Amazon drivers allege peeing in bottles to meet delivery goals

Three Amazon delivery drivers in Colorado are suing the tech giant over poor work conditions, including allegations of urinating in bottles and defecating in bags.

In a lawsuit filed Monday in Denver District Court, drivers Leah Cross, Marco Granger-Rivera and Ryan Schilling said the pressure of “harsh work quotas” around their delivery goals kept them from using restrooms on the job.

“Drivers urinate in plastic bottles and even defecate in dog waste bags in the back of their delivery vans to ensure that they do not face discipline for failing to stay on pace with their deliveries,” the lawsuit stated.

The lawsuit alleged violations of the drivers’ rights, including defying Colorado’s mandate for employers to provide workers with paid rest breaks every four hours and discriminating against people with female anatomy who cannot properly urinate without bathroom access.

But Amazon contested the allegations.

“We want to make it clear that we encourage our Delivery Service Partners to support their drivers,” Amazon spokesperson Sam Stephenson said. “That includes giving drivers the time they need for breaks in between stops, providing a list within the Amazon Delivery app of nearby restroom facilities and gas stations, and building in time on routes to use the restroom or take longer breaks.”

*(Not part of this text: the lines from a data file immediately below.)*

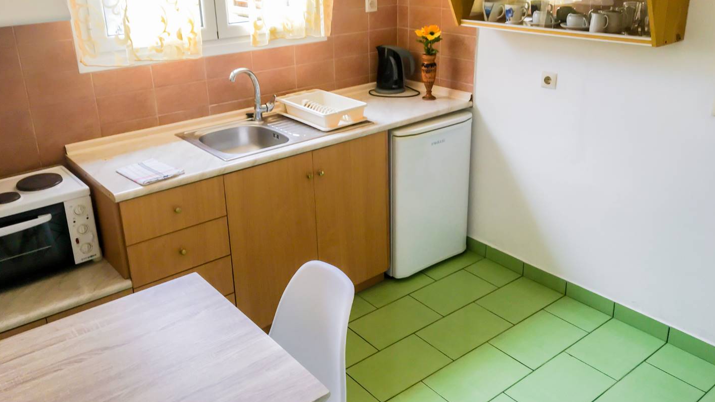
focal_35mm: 32
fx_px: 607
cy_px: 157
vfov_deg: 36.5
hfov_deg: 61.0
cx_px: 359
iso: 40
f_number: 2.2
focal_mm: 4.15
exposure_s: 1/100
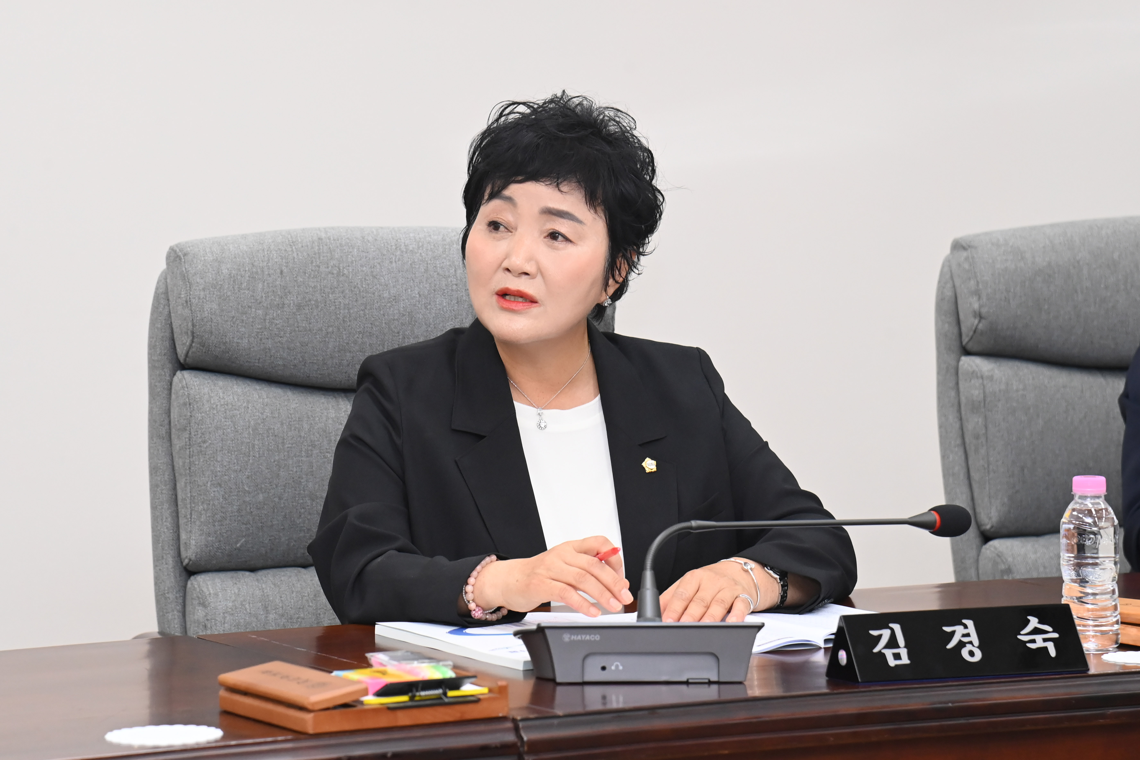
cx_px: 570
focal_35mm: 120
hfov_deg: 17.1
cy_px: 380
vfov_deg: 11.4
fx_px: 3800
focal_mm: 120
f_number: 6.3
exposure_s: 1/250
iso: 3200
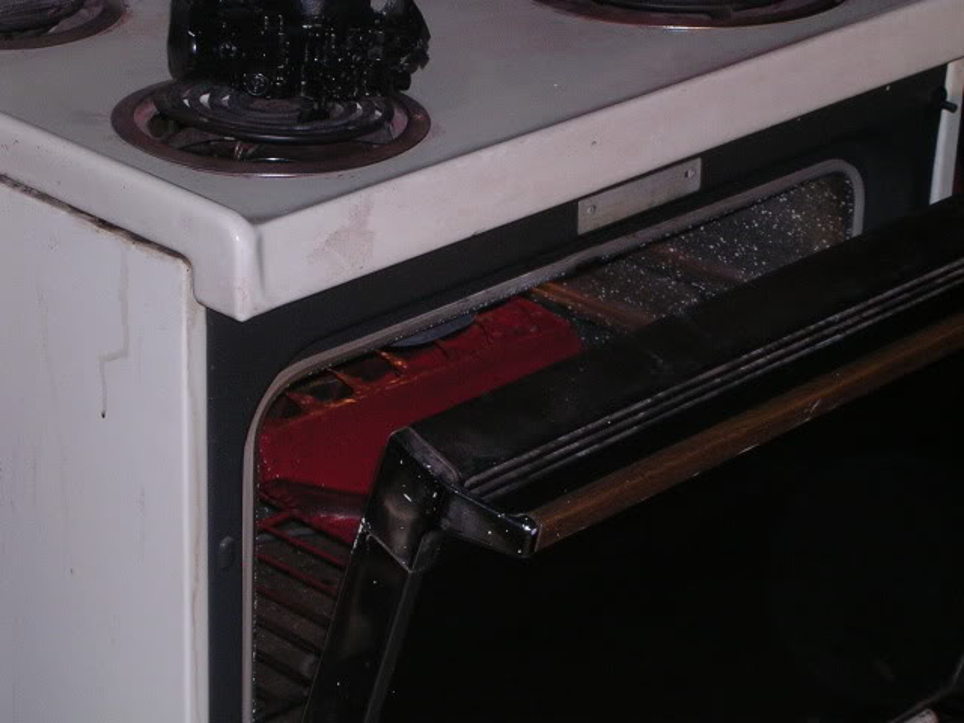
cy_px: 362
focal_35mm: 115
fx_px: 3203
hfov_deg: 17.1
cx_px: 482
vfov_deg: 12.9
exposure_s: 1/60.1
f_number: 4.9
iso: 322
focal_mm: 17.4
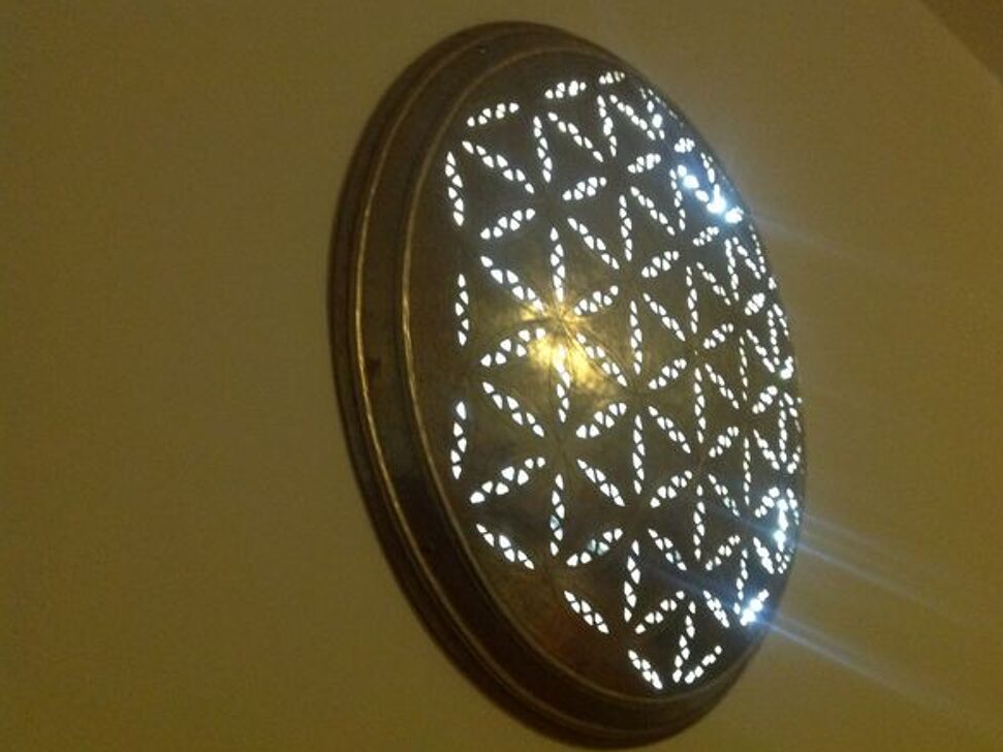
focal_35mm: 36
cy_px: 370
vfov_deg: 39.6
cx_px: 514
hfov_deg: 51.4
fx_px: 1043
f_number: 2.4
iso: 400
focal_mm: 4.28
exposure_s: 1/17
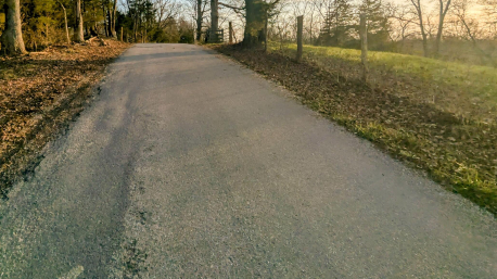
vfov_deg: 53.7
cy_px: 50
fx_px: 250
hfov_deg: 86.7
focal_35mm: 19
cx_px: 169
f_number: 1.7
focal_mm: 2.02
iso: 60
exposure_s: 1/5780
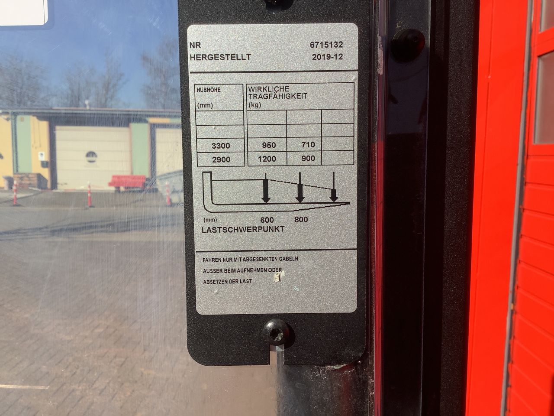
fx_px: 496
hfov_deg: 58.4
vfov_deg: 45.4
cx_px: 277
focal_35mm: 31
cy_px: 208
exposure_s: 1/1164
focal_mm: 3.3
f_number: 2.4
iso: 25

David Seligman, executive director of nonprofit law firm Towards Justice, said worker challenges in accessing the bathroom go beyond Amazon. His team has heard of the problem “for years” from employees in a variety of sectors, including transportation and manufacturing.

This particular situation could be impacting thousands of Amazon drivers statewide, Seligman said. His firm and two other legal groups are representing the plaintiffs.

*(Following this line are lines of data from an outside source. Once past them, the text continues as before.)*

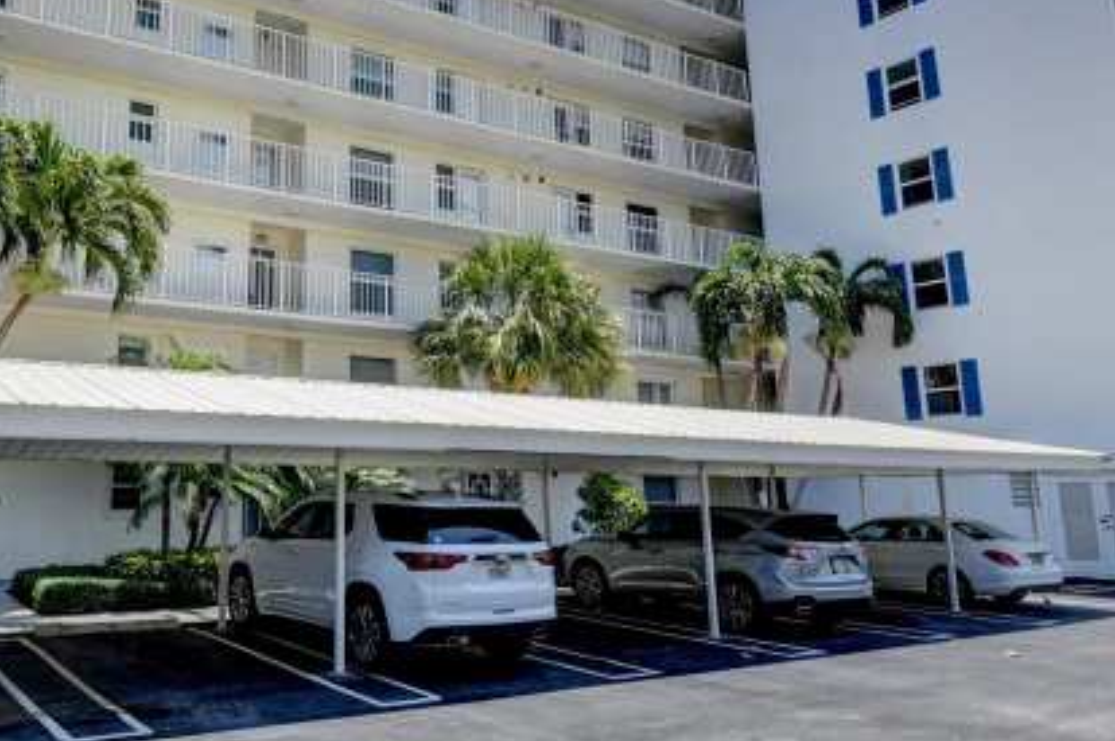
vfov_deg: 44.6
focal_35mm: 29
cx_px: 342
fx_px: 897
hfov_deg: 61.6
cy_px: 298
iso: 640
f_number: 8
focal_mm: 10
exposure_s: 1/2000
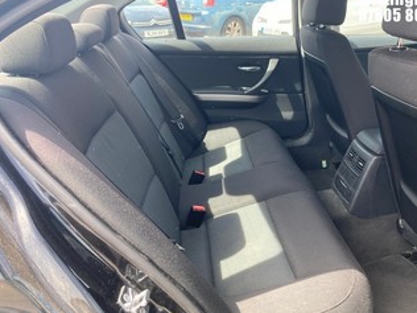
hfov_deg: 58.3
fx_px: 373
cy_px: 162
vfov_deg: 45.4
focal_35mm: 31
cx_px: 223
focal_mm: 3.99
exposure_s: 1/121
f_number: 1.8
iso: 25
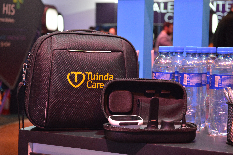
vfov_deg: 18.9
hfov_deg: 28.1
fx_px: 466
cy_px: 78
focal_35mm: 72
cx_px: 116
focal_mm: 48
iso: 900
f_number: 5.3
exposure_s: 1/15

“This is happening right here in Colorado, right here in Denver,” he said in a telephone interview.

The drivers are seeking unpaid wages, penalties and a change in Amazon’s policies, but it’s still too early to determine a specific monetary value, Seligman added.

Lawsuit details

Amazon’s “Delivery Service Partners” – local transposition and logistic companies – send drivers out on routes that follow schedules, with work monitored through GPS tracking and surveillance cameras in the vehicles, the lawsuit stated. It alleged that leadership is aware of the measures that drivers take to meet their work demands.

“Supervisors of Amazon drivers instruct drivers to remove ‘pee bottles’ from delivery vehicles,” the lawsuit stated. “Managers also instruct drivers to urinate or defecate outside the range of the surveillance cameras that Amazon uses in its vehicles to monitor delivery drivers.”

Trash cans in Amazon fulfillment centers are described in the lawsuit as “frequently overflowing with bottles full of urine that drivers have thrown away at the end of their shifts.”